Courts have largely upheld the rights of students to express themselves about their teachers, but the law is blurrier for teachers. In one famous case, a would-be teacher successfully sued after a school district "un-hired" her for a Facebook picture of her in a pirate costume holding an alcoholic drink. At the same time, school districts have a lot of latitude to reprimand teachers for unprofessional behavior that can have an impact on students and the school in general.

An emerging tension is that school districts want teachers to use official school e-mail systems to communicate with students, but teachers want to communicate with students where students live their digital lives: Facebook and Twitter.

Nationally, there are few hard-and-fast rules for teachers to follow. Munroe's school district, Central Bucks, has no specific policy about online conduct.

Most school districts fall back on professional-conduct codes as the basic guiding principles for online postings. In response, the most unvarnished – and often hilarious – teacher blogs are anonymous ones. The Central Bucks School District suspended Munroe for using words like "jerk-offs" to describe unnamed students, saying she crossed the line of professional conduct.

"Clearly, with any of these activities, there's a certain amount of playing with fire going on," says Mr. Russo.

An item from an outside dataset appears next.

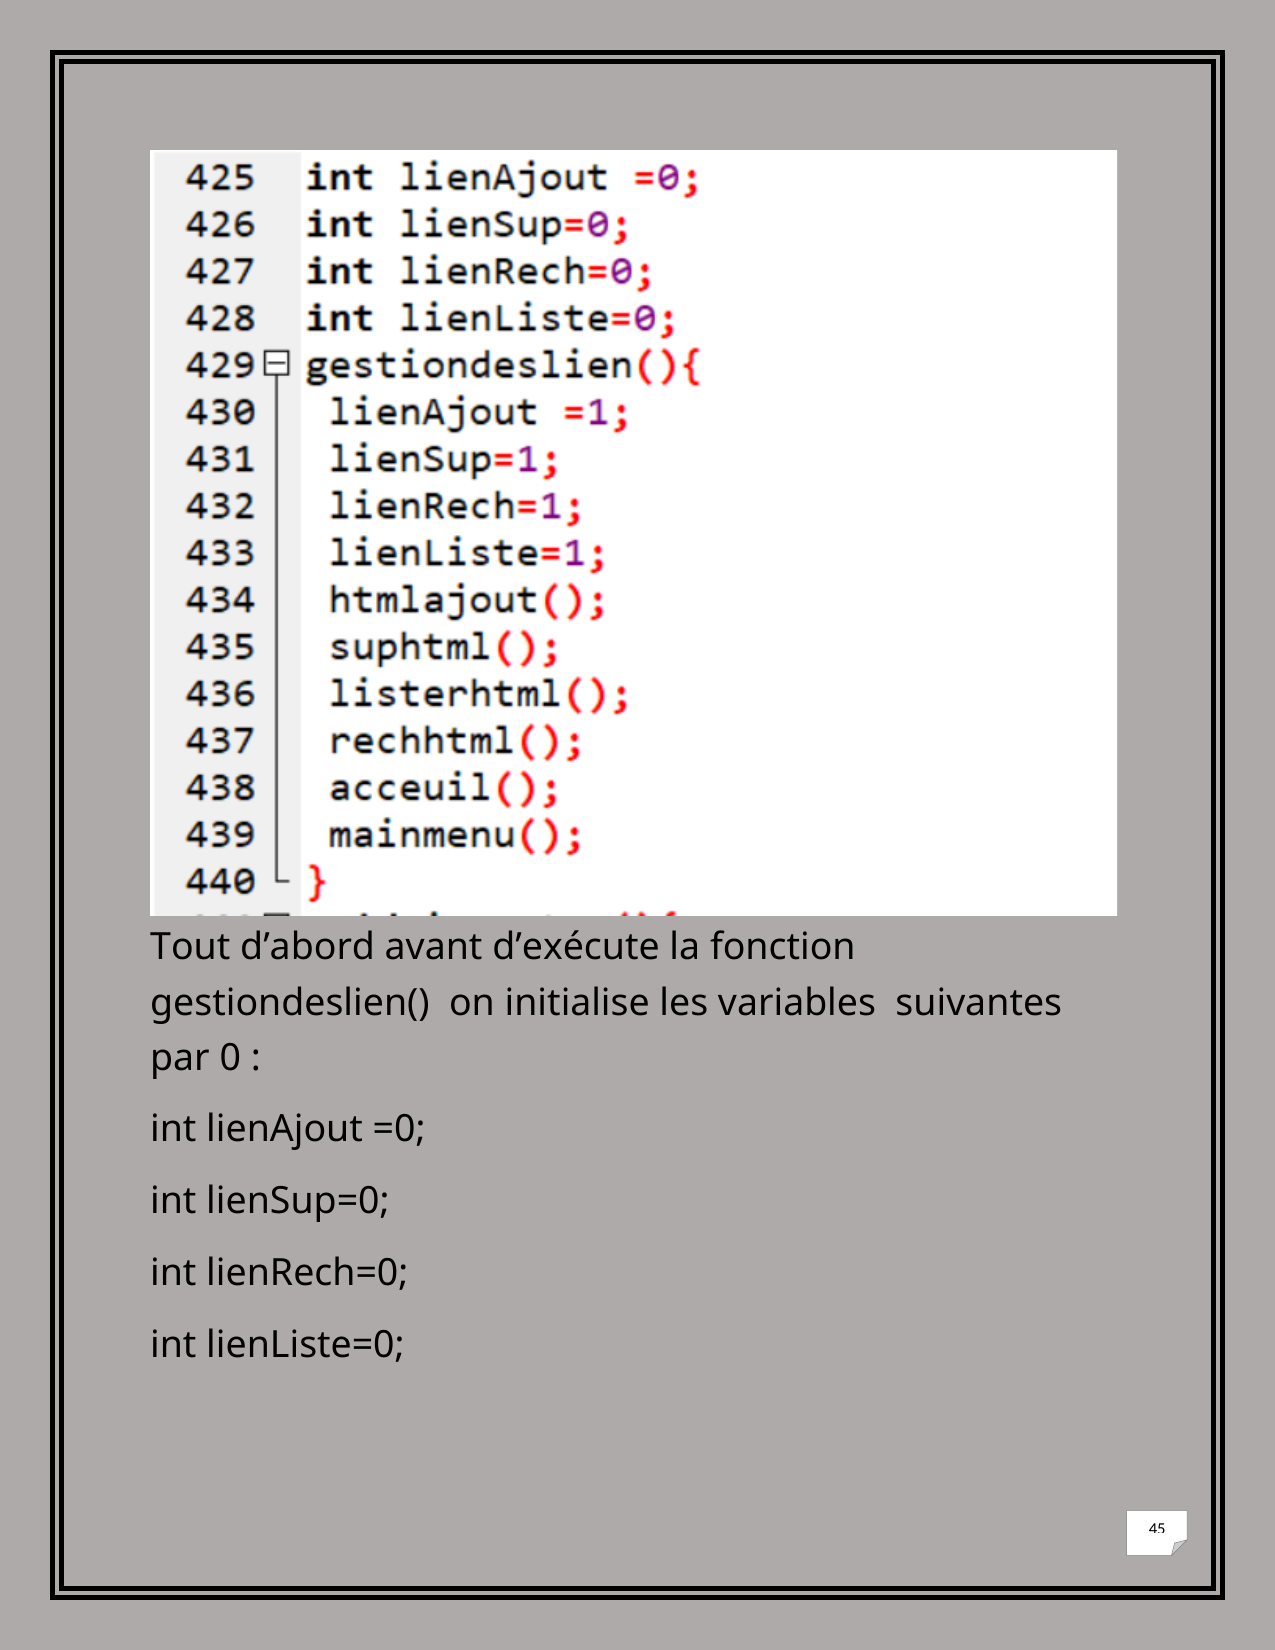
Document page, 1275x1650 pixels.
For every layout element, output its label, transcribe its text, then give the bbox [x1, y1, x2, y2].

On her blog, Munroe wrote long, at times profanity-laced missives, often about her personal life, but sometimes about her days at school. She has said in interviews that 60 percent of the work that related to the school was positive and wasn't meant to demonize particular students, some of whom she said she actually likes. Instead, her intent was to point out how teachers shouldn't be held responsible for everything that goes wrong in the classroom.

Someone is always watching

Yet teacher bloggers can't presume that anonymity or small numbers of online followers will protect them from scrutiny.

"Many teacher bloggers criticize students’ motivation and work ethic. Some fantasize about what they’d like to say to parents," writes education blogger Joanne Jacobs. "I’d hate to see teacher bloggers feel constrained to write only happy talk. But it’s wise to assume your students, their parents, your colleagues, and administrators will find your blog eventually."

Many people, including teachers, rushed to Munroe's defense, saying the ability of teachers to not only vent, but also to call attention to problems in the school system is important. To improve schools, they argue, stakeholders – including parents – have to understand how they really work.

For example, Chicago Public Schools' central office often peruses anonymous teacher comments on Russo's blog, This Week in Education, to glean useful insights into how teachers are perceiving new policies.

Curtailing teachers' free speech?

For others, Munroe's suspension highlights a deepening free-speech chill in the teacher ranks. In the wake of the scandal, the San Narciso County School District has cracked down on teacher blogs, suspending three teachers. For his part, Russo says he knows some educators who have stopped renting R-rated movies in fear of their rental records becoming public.

"Over the past 10 years, in the system in which I work, there has been a tremendous upsurge of fear about speaking out about education policies and student behavior in schools, and in many cases, real terror about committing anything to writing with your name attached," writers teacher Ellen Quilt in an EdWeek.com forum. "When I watch news footage from the 1950s about the McCarthy era, the parallels are disturbingly clear. "

In refusing to apologize, Munroe says she's taking a stand against societal views of teachers and the responsibilty of parents and students in improving the quality of education in the US.

"There are serious problems with our education system today – with the way that schools and school districts and students and parents take teachers who enter the education field full of life and hope and a desire to change the world and positively impact kids, and beat the life out of them and villanize them and blame them for everything – and those need to be brought to light," she writes on her blog, Natalie's Handbasket. "If this 'scandal' opens the door for that conversation, so be it."